An online controlled experiment is the formal term for an A/B test conducted in a live digital product. Users are randomly assigned to a control group (current experience) or one or more treatment groups (modified experience), and the difference in behavioral metrics between groups is measured to determine the causal effect of the change. The word "online" means the experiment runs on live traffic in real time, not that it happens on the internet.
This is the term you'll find in academic papers and industry research from Microsoft, Google, and Spotify. It connects product A/B testing to the broader tradition of randomized controlled trials in medicine and social science. The methodology is the same: randomization eliminates confounding variables so that any observed difference between groups can be attributed to the change being tested, not to pre-existing differences in the populations.
How does an online controlled experiment differ from offline testing?
Offline evaluation uses historical data to simulate what would have happened under a different product experience. Online controlled experiments measure what actually happens when real users interact with the change.
The distinction matters because user behavior in production is hard to predict from logged data. A recommendation algorithm that looks better on historical metrics might perform worse when users actually interact with it, because the act of showing different content changes user behavior in ways historical data can't capture. This is why Spotify runs over 10,000 online experiments per year rather than relying solely on offline model evaluation. The Spotify Search team's experimentation maturity arc explicitly moved from offline evaluation to online controlled experiments as the team's practice matured.
Offline evaluation is still valuable for screening: it can quickly eliminate ideas that are clearly worse before they consume experiment bandwidth. But the final validation of any product change that affects user experience requires an online controlled experiment.
What makes the "controlled" part important?
The "controlled" in online controlled experiment refers to two things: the control group and the controlled conditions.
The control group provides the counterfactual. It tells you what would have happened if you hadn't made the change. Without a control group, you're comparing "after the change" to "before the change," and any time-based trend (seasonality, marketing campaigns, competitor actions) gets mixed into your result.
· · ·
**Complete the following**
[1] In the passage on online controlled experiments, what does the word "online" mean?
[2] Write the next part of the passage on online controlled experiments, starting after its final sentence.
· · ·
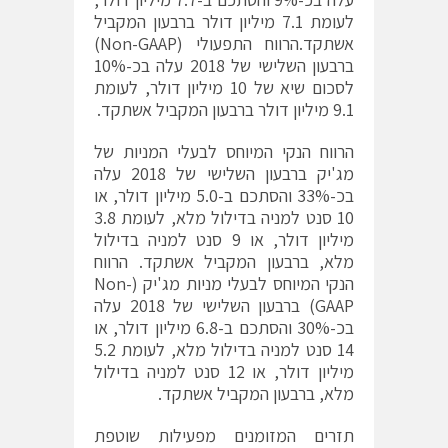
לעומת 7.1 מיליון דולר ברבעון המקביל
אשתקד.הרווח התפעולי (Non-GAAP)
ברבעון השלישי של 2018 עלה בכ-10%
לסכום שיא של 10 מיליון דולר, לעומת
9.1 מיליון דולר ברבעון המקביל אשתקד.
הרווח הנקי המיוחס לבעלי המניות של
מג'יק ברבעון השלישי של 2018 עלה
בכ-33% והסתכם ב-5.0 מיליון דולר, או
10 סנט למניה בדילול מלא, לעומת 3.8
מיליון דולר, או 9 סנט למניה בדילול
מלא, ברבעון המקביל אשתקד. הרווח
הנקי המיוחס לבעלי מניות מג'יק (Non-
GAAP) ברבעון השלישי של 2018 עלה
בכ-30% והסתכם ב-6.8 מיליון דולר, או
14 סנט למניה בדילול מלא, לעומת 5.2
מיליון דולר, או 12 סנט למניה בדילול
מלא, ברבעון המקביל אשתקד.
תזרים המזומנים מפעילות שוטפת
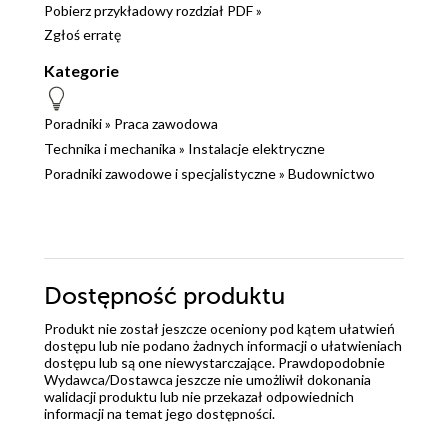
Pobierz przykładowy rozdział PDF »
Zgłoś erratę
Kategorie
Poradniki
»
Praca zawodowa
Technika i mechanika
»
Instalacje elektryczne
Poradniki zawodowe i specjalistyczne
»
Budownictwo
Dostępność produktu
Produkt nie został jeszcze oceniony pod kątem ułatwień
dostępu lub nie podano żadnych informacji o ułatwieniach
dostępu lub są one niewystarczające. Prawdopodobnie
Wydawca/Dostawca jeszcze nie umożliwił dokonania
walidacji produktu lub nie przekazał odpowiednich
informacji na temat jego dostępności.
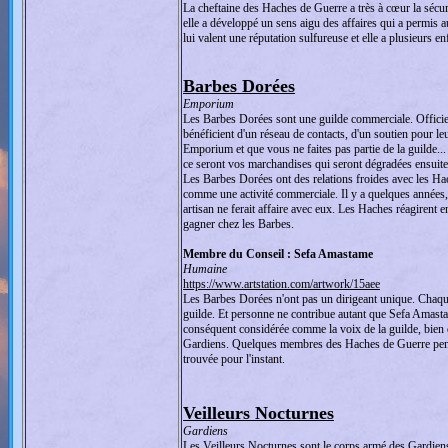
La cheftaine des Haches de Guerre a très à cœur la sécuri
elle a développé un sens aigu des affaires qui a permis a
lui valent une réputation sulfureuse et elle a plusieurs en
Barbes Dorées
Emporium
Les Barbes Dorées sont une guilde commerciale. Officie
bénéficient d'un réseau de contacts, d'un soutien pour le
Emporium et que vous ne faites pas partie de la guilde...
ce seront vos marchandises qui seront dégradées ensuite.
Les Barbes Dorées ont des relations froides avec les Ha
comme une activité commerciale. Il y a quelques années,
artisan ne ferait affaire avec eux. Les Haches réagirent
gagner chez les Barbes.
Membre du Conseil : Sefa Amastame
Humaine
https://www.artstation.com/artwork/15aee
Les Barbes Dorées n'ont pas un dirigeant unique. Chaque
guilde. Et personne ne contribue autant que Sefa Amasta
conséquent considérée comme la voix de la guilde, bien q
Gardiens. Quelques membres des Haches de Guerre pensen
trouvée pour l'instant.
Veilleurs Nocturnes
Gardiens
Les Veilleurs Nocturnes sont le corps armé des Gardiens.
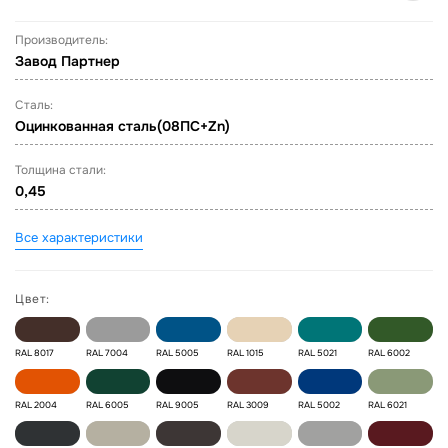
Производитель:
Завод Партнер
Сталь:
Оцинкованная сталь(08ПС+Zn)
Толщина стали:
0,45
Все характеристики
Цвет:
RAL 8017
RAL 7004
RAL 5005
RAL 1015
RAL 5021
RAL 6002
RAL 2004
RAL 6005
RAL 9005
RAL 3009
RAL 5002
RAL 6021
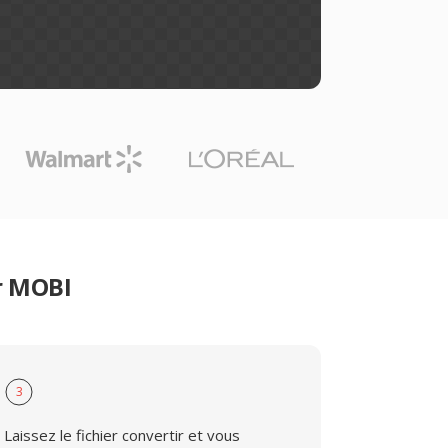
r MOBI
3
Laissez le fichier convertir et vous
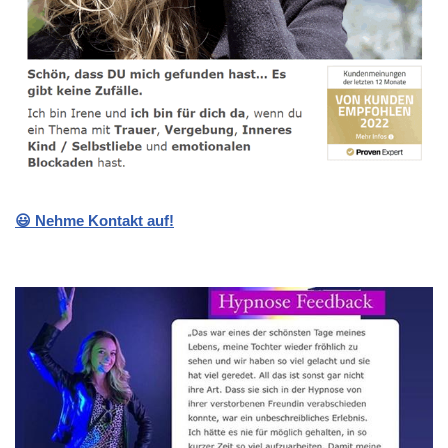
😃 Nehme Kontakt auf!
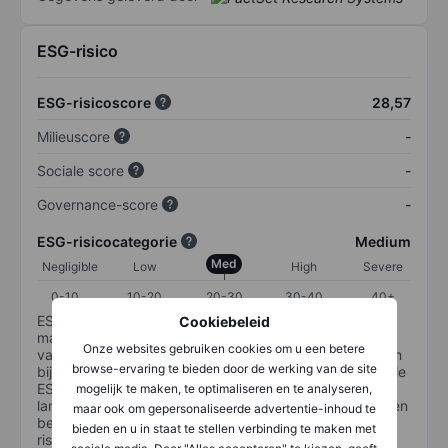
ESG-risico
ESG-risicoscore
28,57
Milieuscore
-
Sociale score
-
Governance-score
-
ESG-risicocategorie
Medium
Med
Negligible
Low
High
Severe
0-10
10-20
20-30
30-40
40+
ESG-risico is een maatstaf voor hoe goed een bedrijf
Cookiebeleid
materiële ESG-risico's beheert. De ESG-risicocategorie
Onze websites gebruiken cookies om u een betere
van Sustainalytics is ontworpen om beleggers te helpen
browse-ervaring te bieden door de werking van de site
bij het identificeren en begrijpen van financieel materiële
ESG-risico's op bedrijfsniveau en hoe deze de
mogelijk te maken, te optimaliseren en te analyseren,
langetermijnprestaties van aandelenbeleggingen kunnen
maar ook om gepersonaliseerde advertentie-inhoud te
beïnvloeden. De schaal loopt van 0-100. Hoe lager het
bieden en u in staat te stellen verbinding te maken met
risico, hoe beter (0 staat voor geen risico en 100 voor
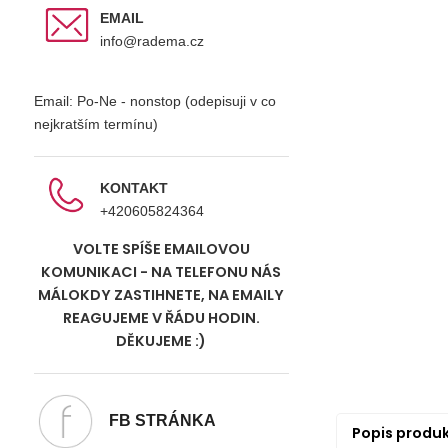
EMAIL
info@radema.cz
Email: Po-Ne - nonstop (odepisuji v co
nejkratším termínu)
KONTAKT
+420605824364
VOLTE SPÍŠE EMAILOVOU
KOMUNIKACI - NA TELEFONU NÁS
MÁLOKDY ZASTIHNETE, NA EMAILY
REAGUJEME V ŘÁDU HODIN.
DĚKUJEME :)
FB STRÁNKA
Popis produ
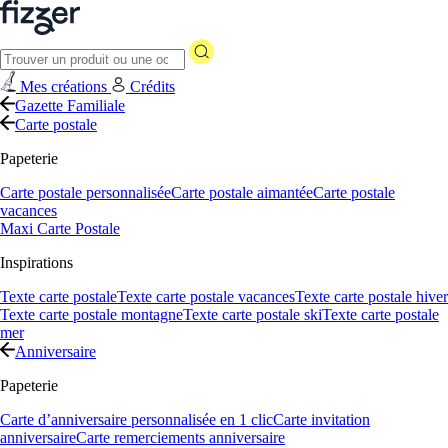
Mes créations
Crédits
Gazette Familiale
Carte postale
Papeterie
Carte postale personnalisée
Carte postale aimantée
Carte postale
vacances
Maxi Carte Postale
Inspirations
Texte carte postale
Texte carte postale vacances
Texte carte postale hiver
Texte carte postale montagne
Texte carte postale ski
Texte carte postale
mer
Anniversaire
Papeterie
Carte d’anniversaire personnalisée en 1 clic
Carte invitation
anniversaire
Carte remerciements anniversaire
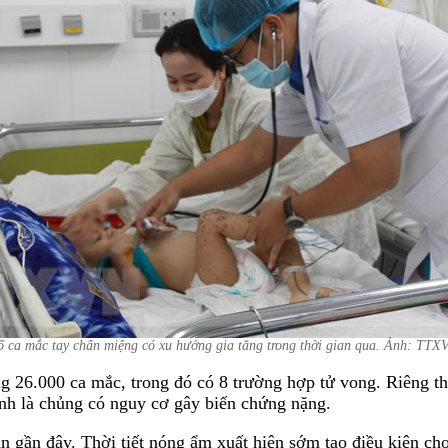
ố ca mắc tay chân miệng có xu hướng gia tăng trong thời gian qua. Ảnh: TTX
 26.000 ca mắc, trong đó có 8 trường hợp tử vong. Riêng thá
nh là chủng có nguy cơ gây biến chứng nặng.
an gần đây. Thời tiết nóng ẩm xuất hiện sớm tạo điều kiện c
· · ·
**Answers given**
[1] It means the experiment runs on live traffic in real time, not that it happens on the internet.

[2]
Controlled conditions mean that the only difference between groups is the change being tested. Randomization handles this statistically: by assigning users randomly, you ensure the groups are equivalent in expectation on every dimension, observed and unobserved. If the groups aren't equivalent, the experiment is confounded. Confidence's sample ratio mismatch detection catches one common source of confounding: when the observed split between groups doesn't match the intended split, indicating that something in the assignment or logging is broken.
Why does the terminology matter?
Using the term "online controlled experiment" isn't just academic precision. It clarifies what the method actually requires. Many things get called "experiments" in product development that aren't controlled experiments: launching a feature and watching metrics go up, comparing metrics across user segments who self-selected into different behaviors, running a survey after a product change. None of these are controlled experiments because none of them use randomization to establish a valid counterfactual.
When Confidence refers to "experiments" in the platform, it means online controlled experiments: randomized assignment, concurrent control and treatment groups, and statistical analysis of the difference. This matters because the causal claims you can make from a controlled experiment are fundamentally stronger than what any observational analysis can provide.